GLUTEN-FREE GREEK PASTA SALAD
Prep: 15 minutes
Assembly: 2 minutes
This gluten-free pasta salad can be made ahead. Ingredients can be cut up the day before eating. The pasta can be cooked, cooled and stored in a large bowl, covered with plastic wrap. The dressing can be made ahead and stored at room temperature until served.
MAKES 6 SERVINGS.
4 quarts water
1 teaspoon salt
1 (8-ounce) package small gluten-free pasta shells or elbows, under-cooked by 2 to 3 minutes
1 tablespoon olive oil
20 cherry tomatoes, quartered
1 cup canned chickpeas, rinsed and drained
¾ cup roasted red peppers, drained and coarsely chopped
¾ cup crumbled feta cheese or dairy-free cheese replacement, optional
½ cup pitted Kalamata olives, coarsely chopped
1 tablespoon chopped fresh basil
2 teaspoons chopped fresh thyme
Salt, optional, to taste
Freshly ground black pepper, optional, to taste
¼ cup good-quality olive oil
¼ cup + 1 tablespoon red wine vinegar
2 cloves garlic, crushed
2 teaspoons chopped fresh basil
1 teaspoon fresh or dry oregano
1 teaspoon sugar
- Bring 4 quarts of water to a boil in a large pot.
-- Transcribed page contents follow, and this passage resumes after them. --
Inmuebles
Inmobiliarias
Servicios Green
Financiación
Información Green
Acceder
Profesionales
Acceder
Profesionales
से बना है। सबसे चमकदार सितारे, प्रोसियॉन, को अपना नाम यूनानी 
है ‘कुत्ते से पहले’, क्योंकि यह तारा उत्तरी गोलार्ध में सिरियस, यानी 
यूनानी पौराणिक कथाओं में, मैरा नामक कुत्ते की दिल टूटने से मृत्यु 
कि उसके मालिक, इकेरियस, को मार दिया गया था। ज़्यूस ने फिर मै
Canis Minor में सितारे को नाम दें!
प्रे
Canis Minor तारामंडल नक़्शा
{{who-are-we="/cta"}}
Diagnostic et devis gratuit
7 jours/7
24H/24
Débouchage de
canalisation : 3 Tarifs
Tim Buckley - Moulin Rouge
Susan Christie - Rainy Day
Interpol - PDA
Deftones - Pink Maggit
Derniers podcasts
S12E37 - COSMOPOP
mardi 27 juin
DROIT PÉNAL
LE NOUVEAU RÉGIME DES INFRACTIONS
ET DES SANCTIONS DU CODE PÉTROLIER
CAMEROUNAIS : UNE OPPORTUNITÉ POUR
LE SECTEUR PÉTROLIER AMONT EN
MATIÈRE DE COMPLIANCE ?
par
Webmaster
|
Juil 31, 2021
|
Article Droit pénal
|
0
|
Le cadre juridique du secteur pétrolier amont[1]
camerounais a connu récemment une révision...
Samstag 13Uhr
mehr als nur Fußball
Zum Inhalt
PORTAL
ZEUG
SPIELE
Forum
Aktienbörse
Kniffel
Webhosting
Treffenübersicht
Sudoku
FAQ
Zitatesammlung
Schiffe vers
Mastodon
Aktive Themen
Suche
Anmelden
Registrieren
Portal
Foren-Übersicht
Stir in 1 teaspoon salt and add pasta. Follow package instructions except undercook pasta by 2 to 3 minutes or until it’s opaque but firm. Rinse in cold water and drain well. Toss with 1 tablespoon olive oil. Return to pot.
- Add tomatoes, chickpeas, red peppers, feta cheese (if using), Kalamata olives, 1 tablespoon basil, and thyme to drained pasta, tossing to combine.
- To make dressing, place ¼ cup olive oil, vinegar, garlic, 2 teaspoons basil, oregano, and sugar in a medium bowl and whisk to combine.
- Drizzle dressing over pasta, tossing gently until ingredients are evenly coated. Taste before adding salt and pepper, as feta and olives are salty.
- Transfer pasta salad to a serving bowl and chill 1 to 2 hours. Alternatively, serve at room temperature. Leftover salad will keep 1 day in the refrigerator.
Each serving with dressing contains 381 calories 18g total fat, 6g saturated fat, 0g trans fat, 17mg cholesterol, 799mg sodium, 43g carbohydrate, 7g fiber, 5g sugars, 11g protein, 22Est GL.